Pistolero as hot potato. Spanish Federation lobs human spud.
Behold, Alberto Contador, two and one half time winner of the Tour de France and human spud.
Who, who, who wants to make the big call on the Spaniard’s guilt or innocence and incur the withering glare, recriminations, laughter, outrage and any other number of possible reactions?
The latest chapter in meat-gate hit several comedy notes as the Spanish Federation, nominally in charge of issuing a verdict on the biggest star in cycling, begged for help from the UCI and WADA.
“The UCI and WADA took weeks to make the decision that we would be the ones to rule on the Contador case, so we thought they should help us make the ruling,” an anonymous source “close to the federation” told the Spanish newspaper El Pais. Hot, hot, hot potato. Throw it back to that blowhard McQuaid.
But the president of the UCI doesn’t want that scalding hot spud in his hands, either. “The system is that the Spanish federation must come to a solution. Some say the UCI should cover this instead of the national federations but who’s going to pay for it? We already spend too much… or better, we spend a huge amount of money on the anti-doping department. Most national federations judge on these matters seriously and as a result the UCI doesn’t have to appeal in many cases,” said our man McQuaid.
There you go. It’s your potato, Spain. McQuaid is thinking, “hey, you screwed me for years on that jerk Valverde’s case, now I’m going to screw you. Have fun with your favorite son and his steak fabrication.” He already called the Spanish lax and lazy — now he’s tacking on scared and cheap.
Over in Spain, they just don’t have the will or the courage to pull the trigger on El Pistolero all alone. Witness the follow-up quote from Madrid: “If, after studying the documents submitted by Contador’s defense, the UCI and WADA decide that he must be punished, then he will be punished. If they decide otherwise, then not,” the source continued. In other words, please UCI, you do the dirty work.

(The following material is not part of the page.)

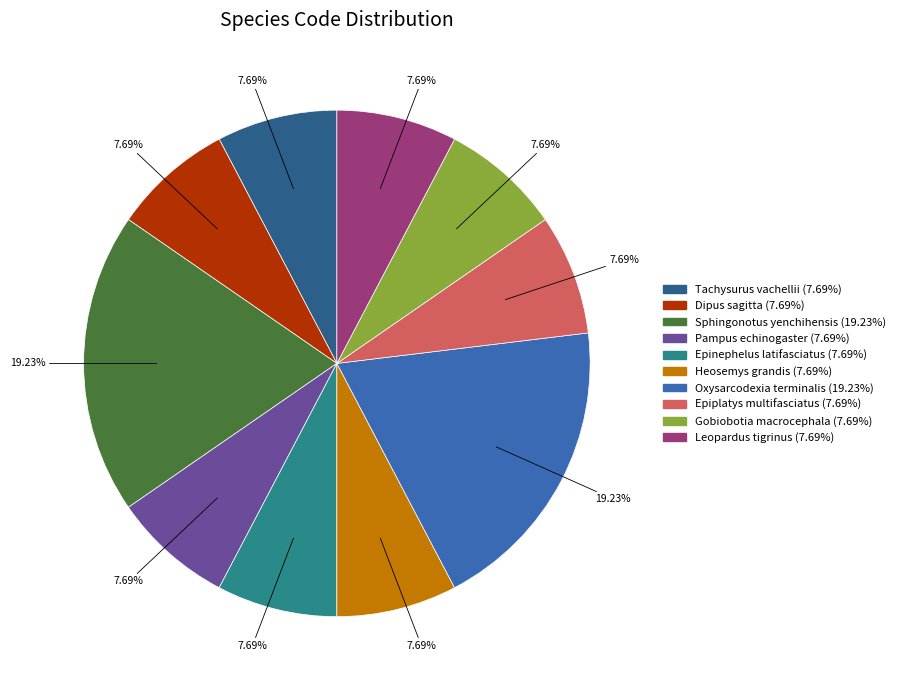

To the nearest percent, what percentage of the pie is Tachysurus vachellii?

8%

We’ll send you tapas and sangria but don’t put us in the critical spotlight by ourselves.
The truth is, nobody wants to be the one responsible for suspending or absolving Alberto Contador. Not McQuaid, not the Spanish Federation, not the Court for Arbitration in Sport. It’s an ugly situation, pressures are enormous, ramifications are massive and the aftermath long, stupid and frustrating for everyone involved. It’s the definition of lose-lose. And guess what, they still have doper Ezequiel Mosquera on deck — shit mist everywhere.

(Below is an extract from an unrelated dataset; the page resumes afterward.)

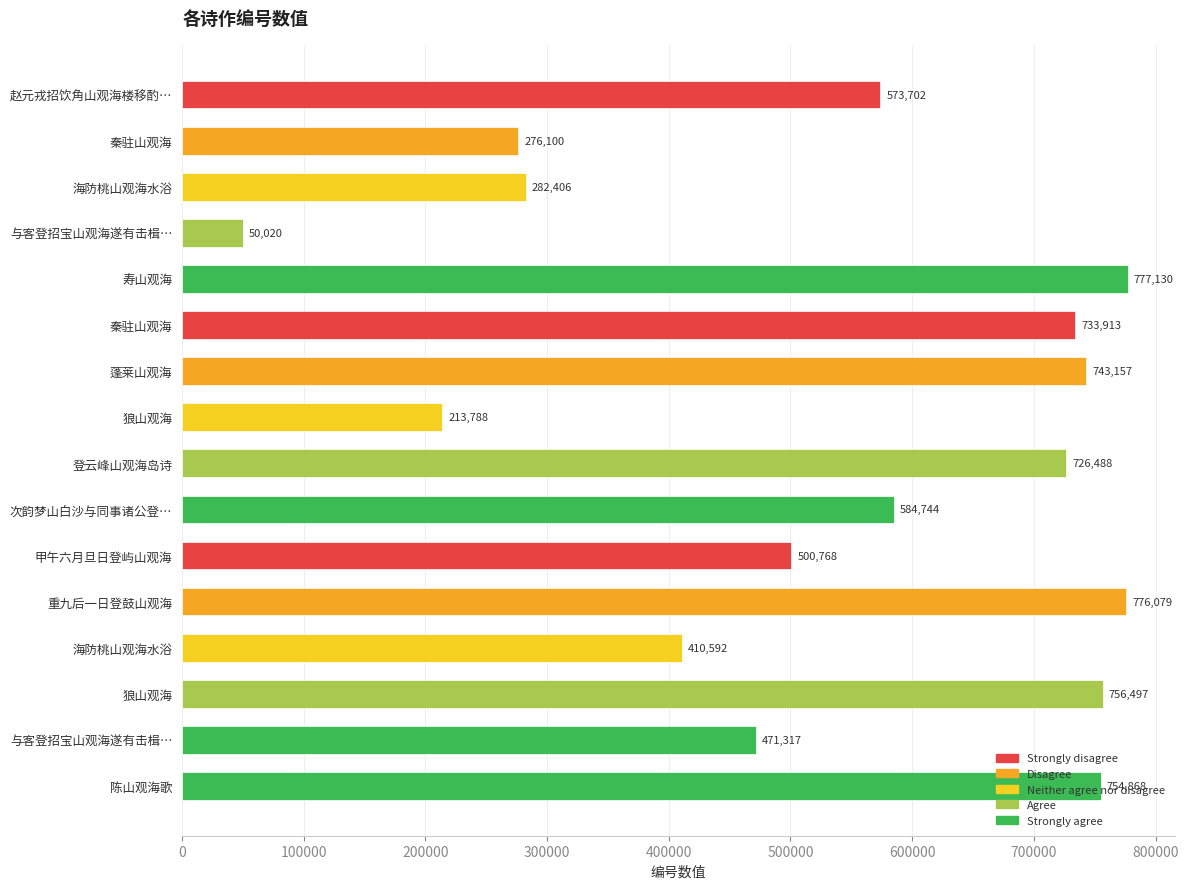

How many bars are there in total?

16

The attempt by the Spanish Federation to spread responsibility for the decision was an obvious cry for help. And as previously noted, the UCI is not happy with those boys and is in no mood to throw life jackets. Doped chickens come home to roost.
Hot potato is described as a classic children’s game that’s perfect for developing hand-eye coordination and motor skills — Wikipedia calls it fast-paced and high-pressure. In Spain’s case, let’s just make that slow-paced and high pressure.
Still we have ourselves some exciting new lingo and marketing possibilities. The Saxo Potato! Sack of Saxo. Contador mashes on the pedals, Alberto peels off his race number, Contador deep fries Schleck. The Mr. Potato Head toy is an obvious and huge opportunity. Enough with the pistols, bring on the earthy brown tubers.
There’s no question that things are coming to a boil in Spain. Who wants the damn potato?